Australian SDGs Hub For Business


Tackling poverty and hunger, protecting the planet and fostering peaceful societies require functioning partnerships between governments, civil society, the private sector, multinational organisations, academic institutions and others. Goal 17 seeks to protect and strengthen those partnerships and increase support for developing countries in order to achieve equitable progress for all.

A key component of Goal 17 is official development assistance (ODA) which hit a record US$142.6 billion in 2016, up 8.9% from 2015 after adjusting for exchange rates and inflation (although Australia’s ODA was reduced).1 Despite the overall increase, the world’s least developed countries experienced a 3.9% drop in country-to-country aid in real terms.1

Goal 17 also seeks to encourage cross-border cooperation on science, technology and innovation and the diffusion of environmentally sound technologies. It also sets out targets related to open trade, global macroeconomic stability and policy coherence for sustainable development.



How is this relevant to business?

Goal 17 recognises the centrality of partnerships to achieving the sustainable development agenda, including with the private sector.2

“We are creating a much stronger ecosystem that takes our risk away, but it also creates enormous opportunities to broaden our products. Because once you work in partnerships often with governments or with civil society, it creates other opportunities to grow your business.” (Paul Polman, CEO, Unilever)3

For multi-national businesses, Goal 17 is also key given its targets around trade, global economic stability and policy coherence, and broader cooperation across borders.

What can business do?

Significant opportunities will also be available to businesses that effectively partner with governments, the United Nations, civil society and others.

________

**Exercise brief**
Rewrite the Goal 17 text between "How is this" and "cooperation across borders.", inclusive, replacing "partnerships" with "alliances".

________

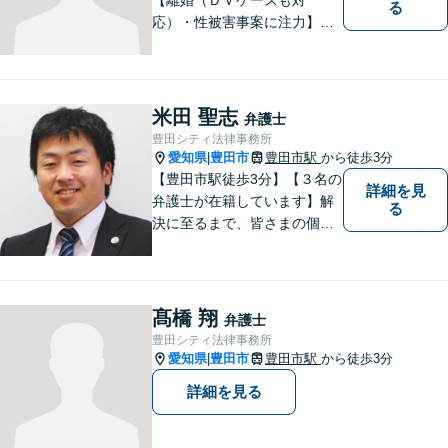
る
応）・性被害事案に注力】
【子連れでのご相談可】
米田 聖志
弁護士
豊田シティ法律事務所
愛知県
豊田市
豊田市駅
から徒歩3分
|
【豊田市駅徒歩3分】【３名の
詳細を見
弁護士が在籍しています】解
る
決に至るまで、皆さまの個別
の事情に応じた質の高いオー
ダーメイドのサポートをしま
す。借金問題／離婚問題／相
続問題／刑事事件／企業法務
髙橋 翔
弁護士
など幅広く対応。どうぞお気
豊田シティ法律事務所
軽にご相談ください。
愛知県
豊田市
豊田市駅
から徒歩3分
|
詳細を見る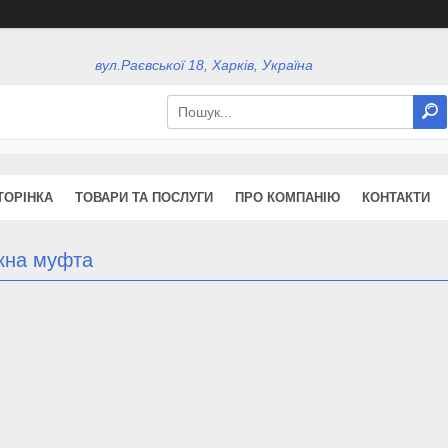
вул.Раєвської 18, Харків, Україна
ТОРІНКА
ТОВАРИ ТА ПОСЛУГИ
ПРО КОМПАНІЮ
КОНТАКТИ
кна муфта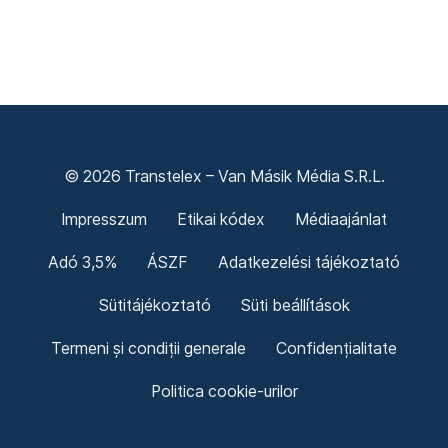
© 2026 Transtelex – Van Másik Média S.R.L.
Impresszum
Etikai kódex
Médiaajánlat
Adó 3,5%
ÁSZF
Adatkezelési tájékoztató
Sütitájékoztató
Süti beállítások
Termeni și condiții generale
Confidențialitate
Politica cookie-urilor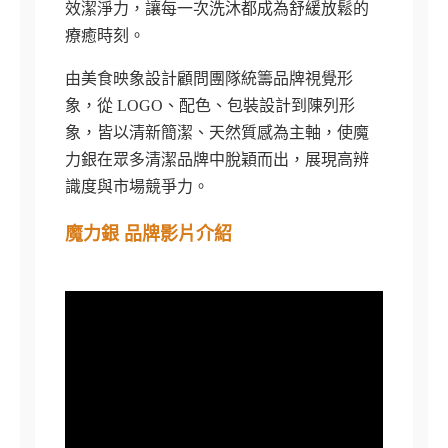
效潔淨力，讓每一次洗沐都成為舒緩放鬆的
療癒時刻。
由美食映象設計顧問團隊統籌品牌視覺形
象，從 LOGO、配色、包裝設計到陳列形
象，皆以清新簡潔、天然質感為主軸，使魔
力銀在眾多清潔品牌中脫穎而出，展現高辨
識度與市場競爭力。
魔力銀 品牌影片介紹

________

**Solution to this task**
How is this relevant to business?

Goal 17 recognises the centrality of alliances to achieving the sustainable development agenda, including with the private sector.2

“We are creating a much stronger ecosystem that takes our risk away, but it also creates enormous opportunities to broaden our products. Because once you work in alliances often with governments or with civil society, it creates other opportunities to grow your business.” (Paul Polman, CEO, Unilever)3

For multi-national businesses, Goal 17 is also key given its targets around trade, global economic stability and policy coherence, and broader cooperation across borders.